Il rapporto indiano con gli Stati Uniti si è andato progressivamente guastando da quando Washington ha visto nel Pakistan un miglior alleato nelle guerra afghana, nonostante i notevoli capitali investiti dall’India fino a quel momento, in funzione antitalebana. E proprio i talebani rischiano di essere un nodo cruciale nel rapporto tra l’India e l’eterno nemico pakistano. Il neo primo ministro pakistano, Nawaz Sharif, è infatti più propenso del suoi precedessori per una risoluzione dello storico conflitto tra i due vicini, ma deve fare i conti con i servizi segreti pakistani (l’ISI) che sembrano voler usare i talebani per soffiare sul fuoco del Kashmir, destabilizzando lo stesso Pakistan, e continuando nel doppio gioco fatto con gli USA.
La minaccia di un Pakistan sempre più instabile e fondamentalista, unita ad un Afghanistan di nuovo in mano ai talebani spaventa Mosca, il che permette all’India di tentare un riavvicinamento alla Russia. Nella tappa moscovita Singh ha infatti affrontato con Putin anche la questione della sicurezza, proponendo inoltre una più stretta cooperazione tra i due paesi, soprattutto in Asia Centrale, obiettivo geopolitico indiano che emerge ciclicamente ma sempre in modo abbastanza velleitario. In quella regione l’India andrebbe a inserirsi in un confronto russo-cinese tentando forse di porsi come mediatrice, se non addirittura schierandosi con la Russia in chiave anticinese. Ma le generiche assicurazioni date da Putin al premier indiano sembrano significare che alla proposta non seguiranno molti sviluppi.
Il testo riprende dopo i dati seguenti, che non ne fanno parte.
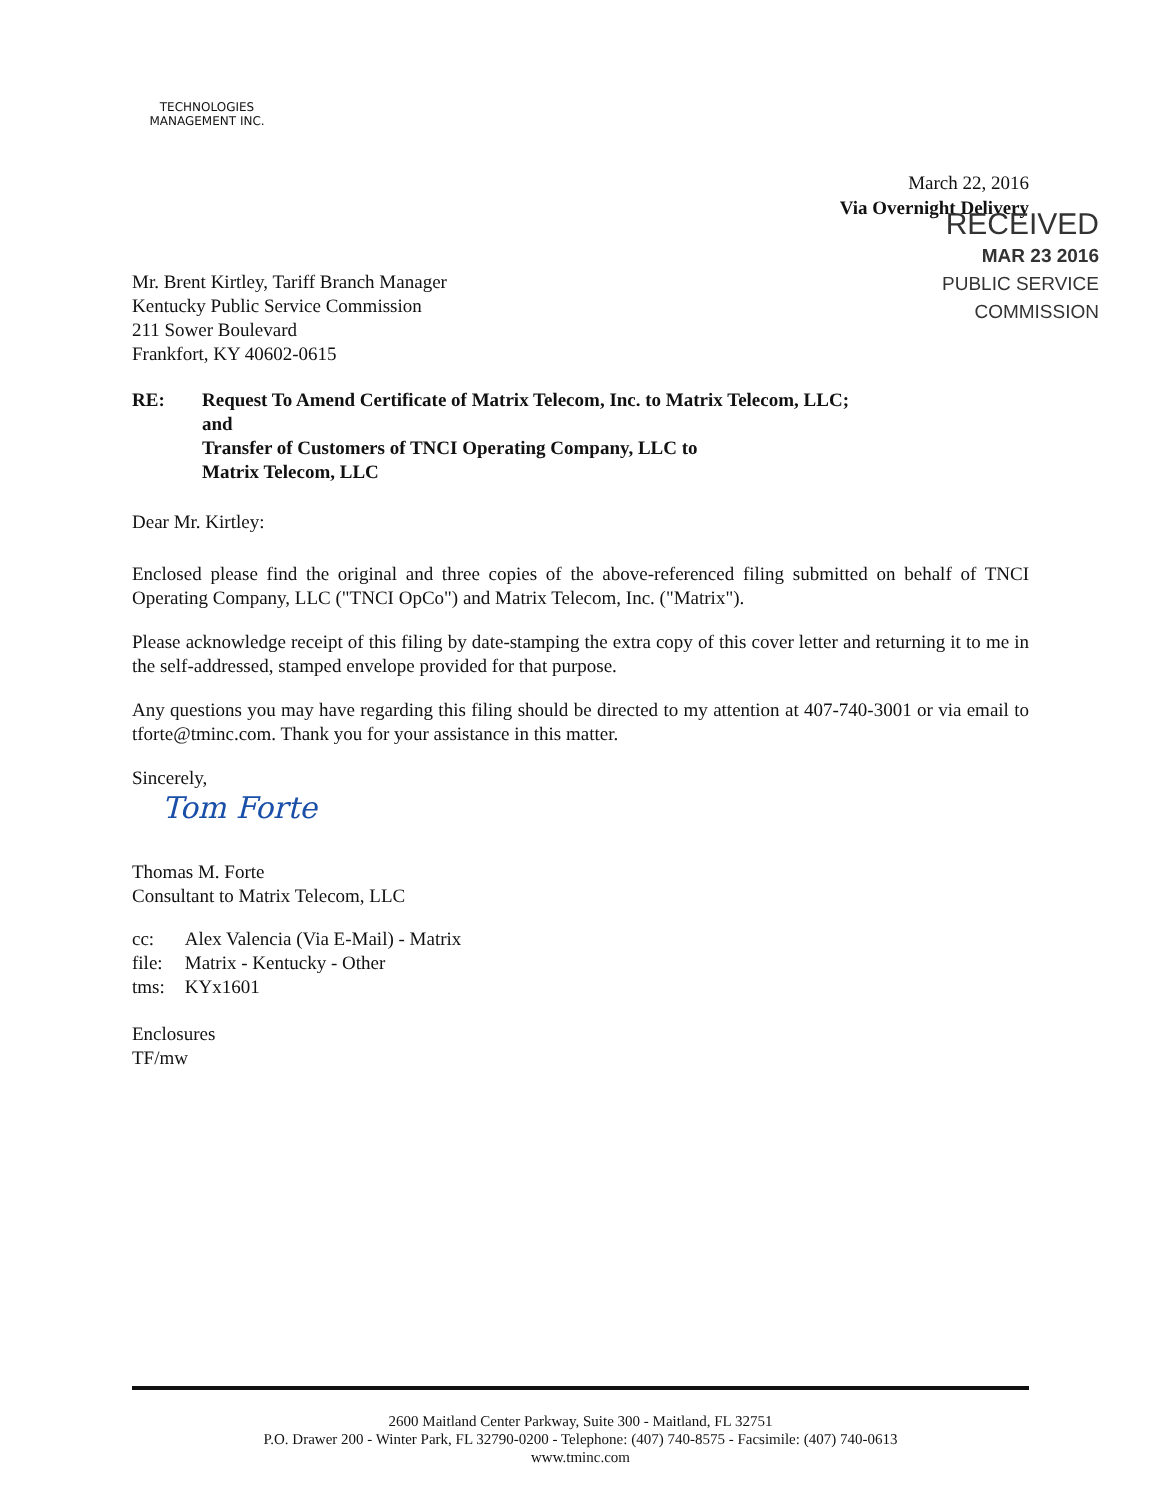TECHNOLOGIES MANAGEMENT INC.
March 22, 2016
Via Overnight Delivery
RECEIVED
MAR 23 2016
PUBLIC SERVICE
COMMISSION
Mr. Brent Kirtley, Tariff Branch Manager
Kentucky Public Service Commission
211 Sower Boulevard
Frankfort, KY 40602-0615
RE: Request To Amend Certificate of Matrix Telecom, Inc. to Matrix Telecom, LLC;
and
Transfer of Customers of TNCI Operating Company, LLC to
Matrix Telecom, LLC
Dear Mr. Kirtley:
Enclosed please find the original and three copies of the above-referenced filing submitted on behalf of TNCI Operating Company, LLC ("TNCI OpCo") and Matrix Telecom, Inc. ("Matrix").
Please acknowledge receipt of this filing by date-stamping the extra copy of this cover letter and returning it to me in the self-addressed, stamped envelope provided for that purpose.
Any questions you may have regarding this filing should be directed to my attention at 407-740-3001 or via email to tforte@tminc.com. Thank you for your assistance in this matter.
Sincerely,
Tom Forte
Thomas M. Forte
Consultant to Matrix Telecom, LLC
| cc: | Alex Valencia (Via E-Mail) - Matrix |
| file: | Matrix - Kentucky - Other |
| tms: | KYx1601 |
Enclosures
TF/mw
2600 Maitland Center Parkway, Suite 300 - Maitland, FL 32751
P.O. Drawer 200 - Winter Park, FL 32790-0200 - Telephone: (407) 740-8575 - Facsimile: (407) 740-0613
www.tminc.com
L’India è stata infatti di fatto “espulsa” dall’Asia Centrale sia dalla Russia che dalla Cina. New Dehli ha infatti perso l’uso della base aerea di Ayn, in Tagikistan, presumibilmente per pressioni russe; le stesse pressioni che hanno interrotto la collaborazione militare indiana col Kirghizistan. Da parte loro i cinesi hanno rilevato le quote indiane in importanti giacimenti kazaki e gli accordi con il Turkmenistan hanno reso più difficili per l’India gli approvigionamenti di gas turkmeno. Significativo il fatto che Manmohan Singh abbia proposto a Vladimir Putin la costruzione di un gasdotto parallelo al TAPI (Turkmenistan – Afghanistan – Pakistan – India) il che sembra perlomeno azzardato, visti gli interessi diplomatici conflittuali che si metterebbero in gioco.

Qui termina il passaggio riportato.